● **PROVIDED PASSAGE**
════════

The commons are back! And their popularity does not go unnoticed. Progressive thinkers and Green political strategists worldwide like to see them as a sustainable alternative in our competition-driven society. But what exactly are the commons? Where do they come from and what can they teach us about the economy today? A look back over their long history helps us to see where they might take us in the future… An interview with Professor Tine De Moor.
Green European Journal: What exactly do we mean when we talk about the commons today? What is all the fuss about?
Tine De Moor: A common is a governance model that facilitates cooperation between individuals who see the benefit of working together, creating a (modest) economy of scale. When talking about the commons, you need to consider the following three aspects: a group of users, generally ‘pro-sumers’, meaning they are both producers and consumers at the same time. They take collective decisions on the use of the resources. The resources are collective too, meaning that their use is dependent on the group’s decision; as a group member, you have user rights. Although the collective use of a resource can be interesting, both economically and socially, cooperation is not necessarily straightforward. When working and using resources together, a social dilemma may arise, forcing the individual members of the group to choose between their individual short-term benefits or the collective long-term benefits. ‘Commoners’ make rules in order to facilitate interaction between the group of users and the collective resource and to overcome such social dilemmas.
If your institution allows everybody have a say in what the institution should look like, and that the resources are useful to the users (though not over-used), it should be possible to achieve resilience of the common
As such, a new institution for collective action emerges. Its design and functioning is markedly different from the market and the state as governance models since it is based on self-governance, meaning self-regulation, self-sanctioning, and self-management. It sounds like a wonderful idea – like a utopia – but it is very hard, so if a commons functions well, it’s usually because it has a good balance between the above dimensions. Firstly, it is very important to function as a collectivity. Reciprocity is key but does not happen by itself; you need to have equity in the decision making process. Demanding reciprocal behaviour means involving people in the rule-making and management of the common. Secondly, commoners will be more inclined to act reciprocally if the resources are useful to them. However, the institutional arrangements should be such that they offer sufficient utility to individual users without over-using the resource. The collectivity may disappear if resources are not managed efficiently or sustainably. So if you make sure that your institution allows everybody have a say in what the institution should look like, and that the resources are useful to the users (though not over-used), it should be possible to achieve resilience of the common and to build an institution that lasts for generations, often even centuries.

════════

● **EXTRACTED INFORMATION**

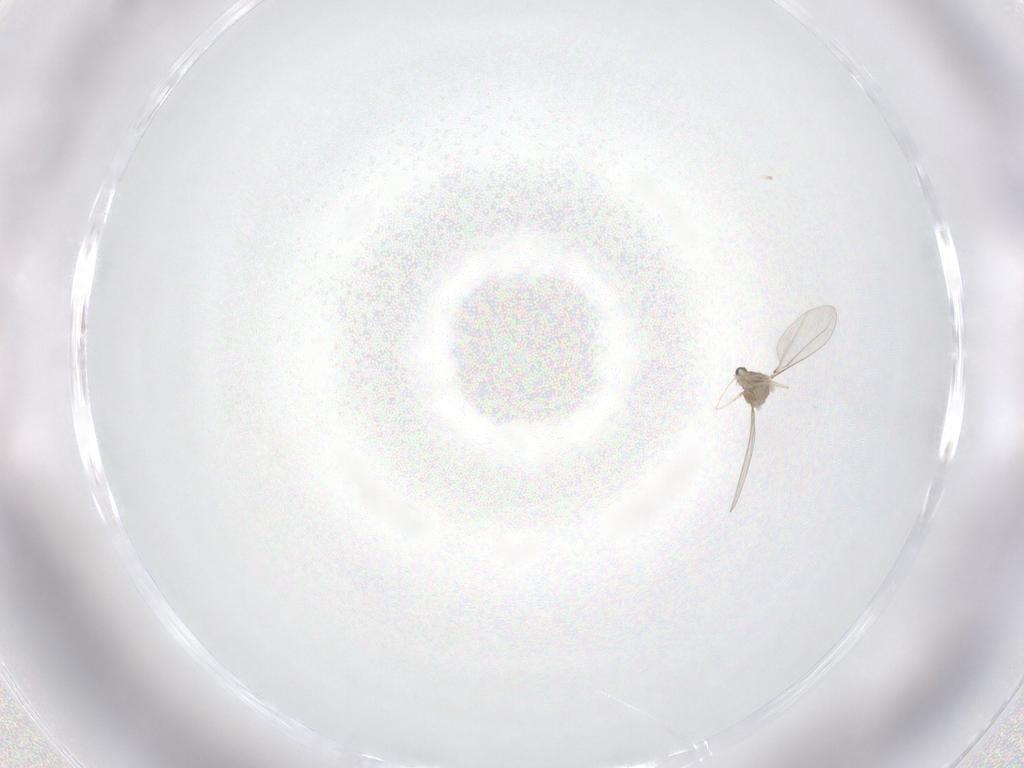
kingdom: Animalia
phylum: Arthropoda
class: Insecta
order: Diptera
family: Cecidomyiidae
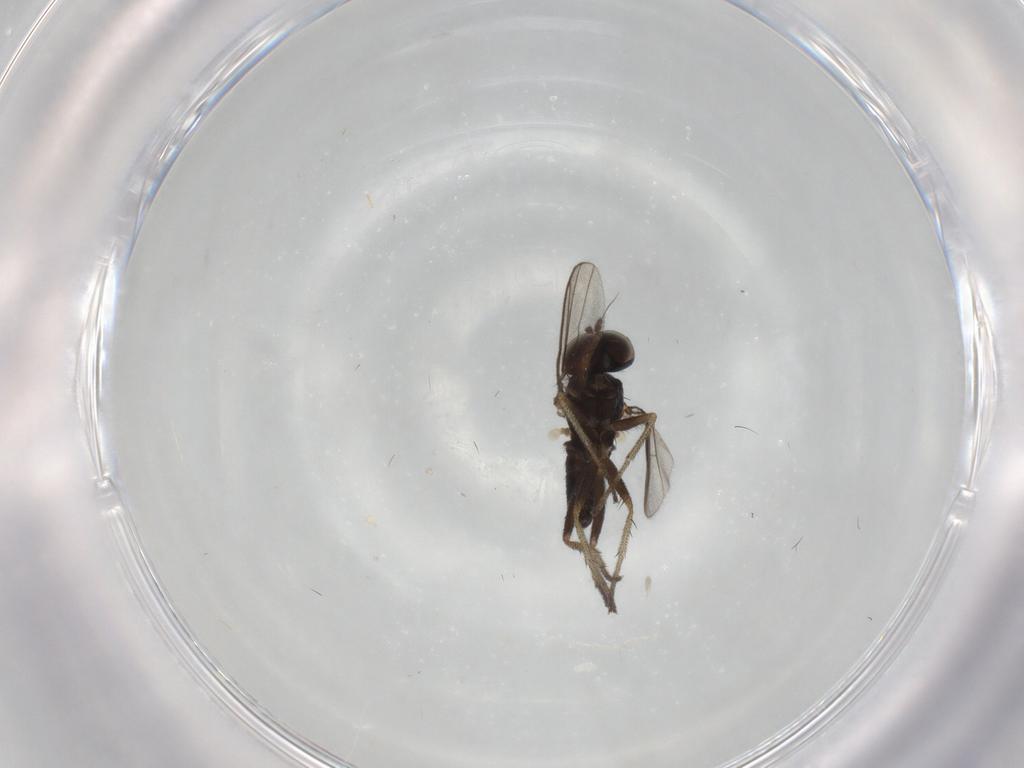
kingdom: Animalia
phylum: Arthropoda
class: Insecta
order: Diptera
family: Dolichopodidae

════════

● **TASKS**
A: Using the commons interview, decide whether each statement agrees with the text: (i) commoners are described as both producers and consumers; (ii) reciprocity among commoners happens by itself; (iii) the commons work as a governance model much like the state. Answer yes or no for each and quote the words that settle it.
B: Recast the paragraph of the commons interview that begins "As such, a new institution for collective action emerges" as a short bulleted list that keeps its main facts.
The data have no connection to the commons interview.

● **EXERCISE RESPONSES**
A:
(i) Yes: "generally ‘pro-sumers’, meaning they are both producers and consumers at the same time."
(ii) No: "Reciprocity is key but does not happen by itself"
(iii) No: "Its design and functioning is markedly different from the market and the state as governance models since it is based on self-governance"

B:
- A new institution for collective action emerges. It differs from the market and the state because it rests on self-governance: self-regulation, self-sanctioning and self-management.
- This is very hard to achieve. A well-functioning commons usually has a good balance between its dimensions.
- Functioning as a collectivity comes first. Reciprocity is key but requires equity in decision making, which means involving people in rule-making and management.
- Commoners act more reciprocally when the resources are useful to them. The arrangements must give enough utility without over-using the resource.
- The collectivity may disappear if resources are not managed efficiently or sustainably.
- If everyone has a say in the institution and resources are useful but not over-used, the common can become resilient. It can then last for generations, often even centuries.